Jubiläum auf Schloss Wahn

100-Jähriges Bestehen der Theaterwissenschaftlichen Sammlung

Draperie-Entwürfe (um 1900); Theaterwissenschaftliche Sammlung der Universität zu Köln

Sie führt ein etwas entrücktes Dasein in Köln-Porz und nicht allzuviele Bürger des Stadtteils dürften sie im Schloss Wahn schon einmal besucht haben. Als Außenposten der Universität zu Köln ist sie vor allem Forschungs- und Dokumentationszentrum für Materialien aus der Welt des Theaters. Im November begeht die Theaterwissenschaftliche Sammlung ihr 100-jähriges Bestehen und darf sich als eines der größten Archive seiner Art in Europa und wichtige Institution für Lehre und Forschung über das Theater feiern lassen. Das umfangreiche Jubiläumsprogramm beinhaltet am 1.12. und am 08.12. einen Tag der offenen Tür mit einer Ausstellung, öffentlichen Führungen und Theater. Eine gute Gelegenheit auch für Porzer Bürger, einmal hinter die Kulissen der renommierten Institution zu blicken.

Die Geschichte der Sammlung begann 1919, als der Kölner Gelehrte Carl Niessen eine Lehrsammlung für das damals neue Fach Theaterwissenschaft an der gerade wiedereröffneten Universität zu Köln begründete. Ziel war – und ist es bis heute –, die Vielseitigkeit von Theater in allen Spielarten erfahrbar zu machen. Niessen hat dabei einen sehr weiten Begriff von Theater zugrunde gelegt, der das Puppen- und Schattenspiel aber auch Feste, Prozessionen und kultische Handlungen einbezog. Außerdem wurden auch Theaterformen jenseits des europäischen Kulturkreises berücksichtigt. So entstand eine einzigartige Schatz- und Wunderkammer, eine umfangreiche und vielfältige Sammlung von Theatergrafik, Bühnenbildmodellen, Theaterfotografie, Puppen, Masken, Schattenfiguren, Stücktexten, Kritiken.
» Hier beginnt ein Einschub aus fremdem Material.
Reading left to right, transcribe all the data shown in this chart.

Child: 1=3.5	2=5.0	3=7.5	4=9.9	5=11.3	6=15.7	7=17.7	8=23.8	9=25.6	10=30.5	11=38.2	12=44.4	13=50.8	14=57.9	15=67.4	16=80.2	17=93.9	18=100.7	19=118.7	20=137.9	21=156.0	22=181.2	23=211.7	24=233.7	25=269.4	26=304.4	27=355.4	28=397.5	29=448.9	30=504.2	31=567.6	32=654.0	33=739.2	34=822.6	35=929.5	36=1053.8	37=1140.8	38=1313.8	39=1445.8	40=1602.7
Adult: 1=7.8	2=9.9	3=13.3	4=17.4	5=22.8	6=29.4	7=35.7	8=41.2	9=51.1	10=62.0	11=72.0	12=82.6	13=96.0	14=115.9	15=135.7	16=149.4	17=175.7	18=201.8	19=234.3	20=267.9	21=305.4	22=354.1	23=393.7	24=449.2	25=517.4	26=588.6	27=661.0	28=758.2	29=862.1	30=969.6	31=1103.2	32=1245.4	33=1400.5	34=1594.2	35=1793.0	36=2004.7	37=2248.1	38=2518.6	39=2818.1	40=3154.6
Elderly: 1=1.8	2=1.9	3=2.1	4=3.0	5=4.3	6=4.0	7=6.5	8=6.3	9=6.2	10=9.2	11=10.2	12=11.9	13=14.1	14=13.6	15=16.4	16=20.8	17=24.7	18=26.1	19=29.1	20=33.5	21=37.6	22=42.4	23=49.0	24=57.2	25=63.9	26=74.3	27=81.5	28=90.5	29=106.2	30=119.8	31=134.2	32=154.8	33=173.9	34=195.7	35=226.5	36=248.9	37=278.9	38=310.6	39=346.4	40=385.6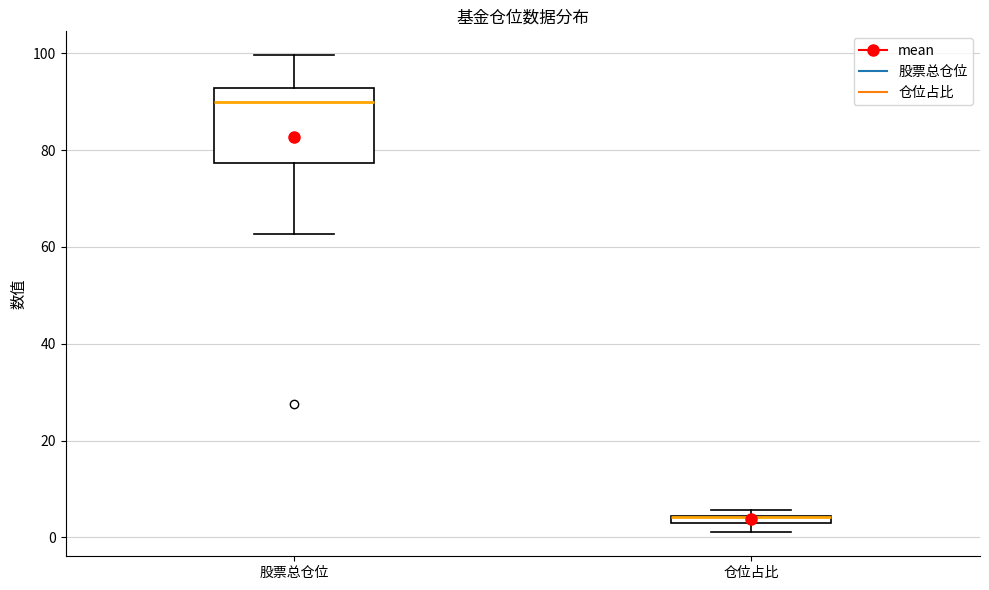

Which box is the tallest, from its lower edge to its upper edge?

股票总仓位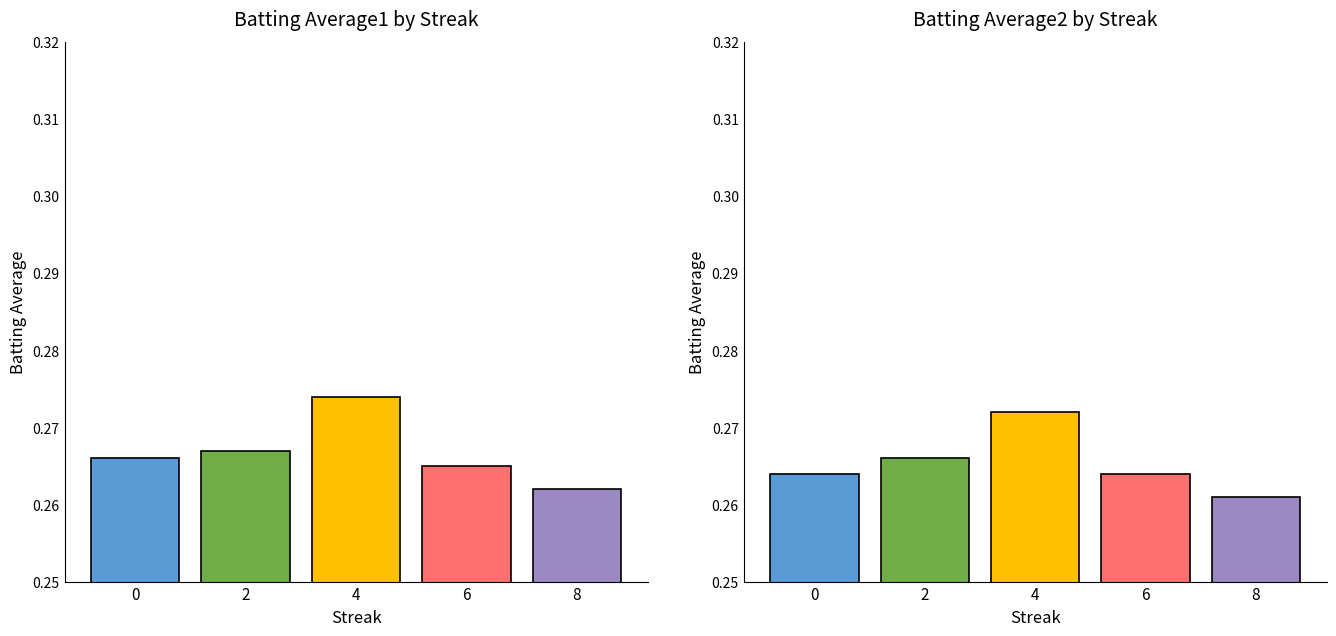

Which label corresponds to the smallest value in the chart?

8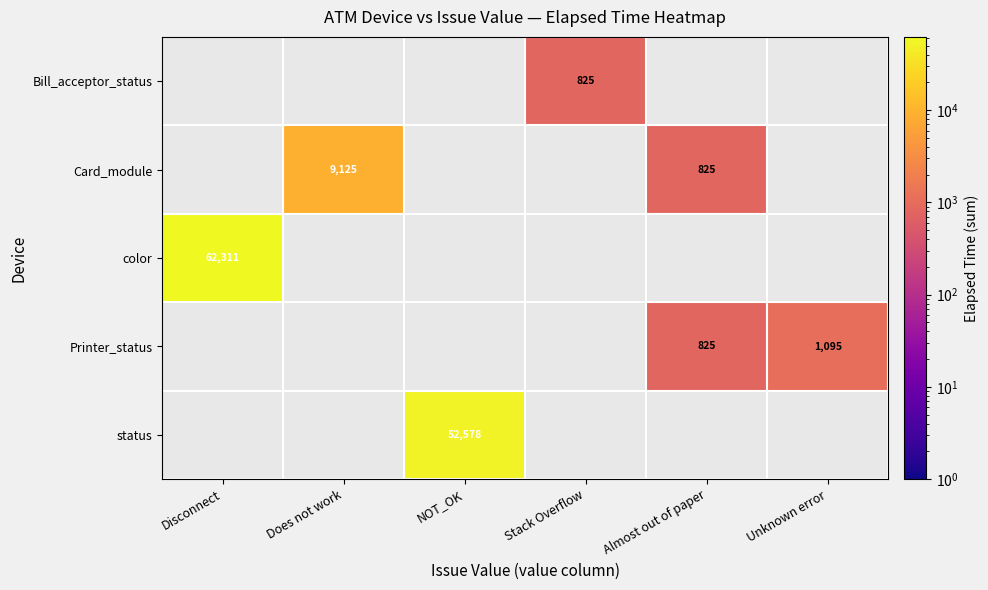

Where is status nearest to the value 26289?

Disconnect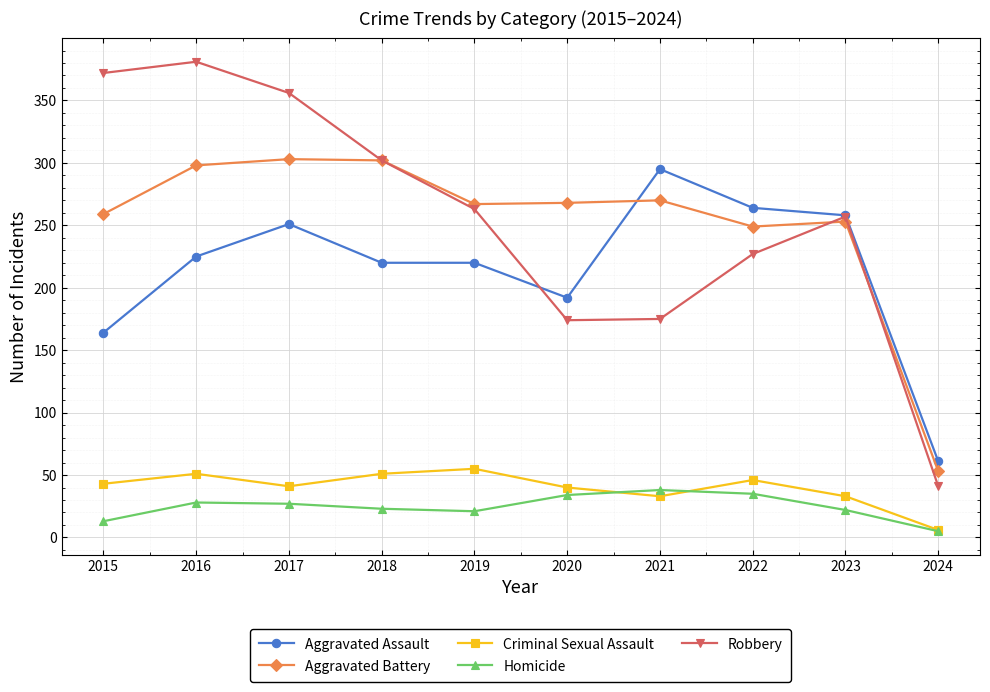

What value does the Homicide series have at 2022?

35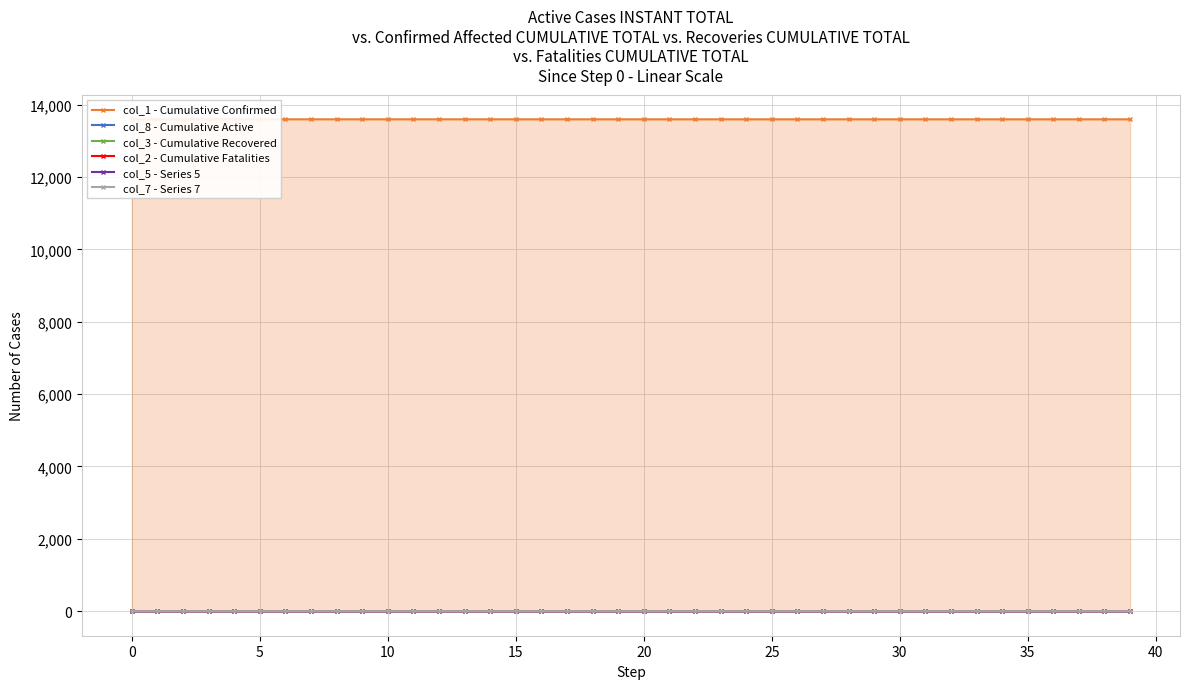

How many series are shown in this chart?

6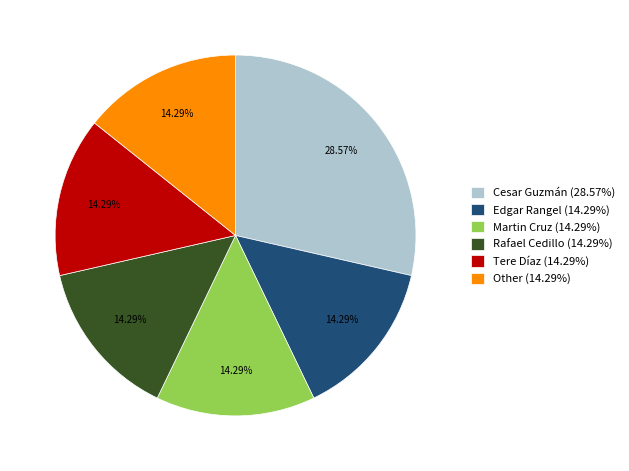

Is there any slice that represents more than half of the pie?

No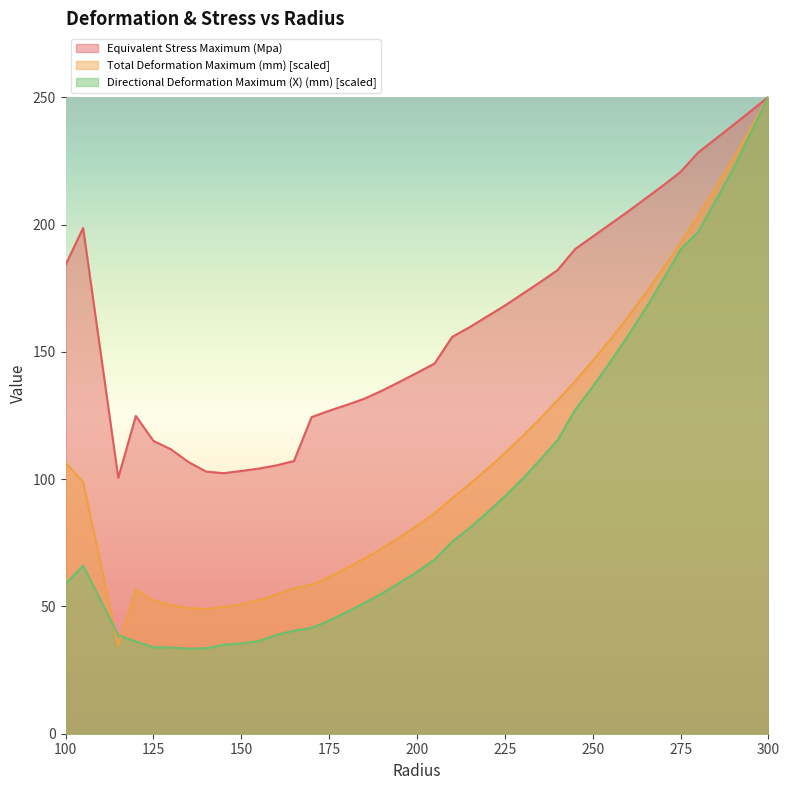

How many values in the Total Deformation Maximum (mm) series are below 98?

20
Carl Niessens Sammlung konnte weitgehend den 2. Weltkrieg überdauern, nicht aber sein 1932 am Salierring eröffnetes „Kölner Theatermuseum“. Die Einlagerung der Bestände in Schloss Wahn 1956 war zunächst nur als Interimslösung gedacht. In den 80er Jahren beschloß die Universität jedoch, diesen Standort zu renovieren und für eine langfristige Perspektive auszubauen. Heute gehört die Theaterwissenschaftliche Sammlung zum „Institut für Medienkultur und Theater“ der Universität und wird von Studierenden und Wissenschaftlern für Studien- und Forschungsarbeiten genutzt. In Wahn treffen sich zudem Theaterwissenschaftler aus aller Welt zu Tagungen und Workshops.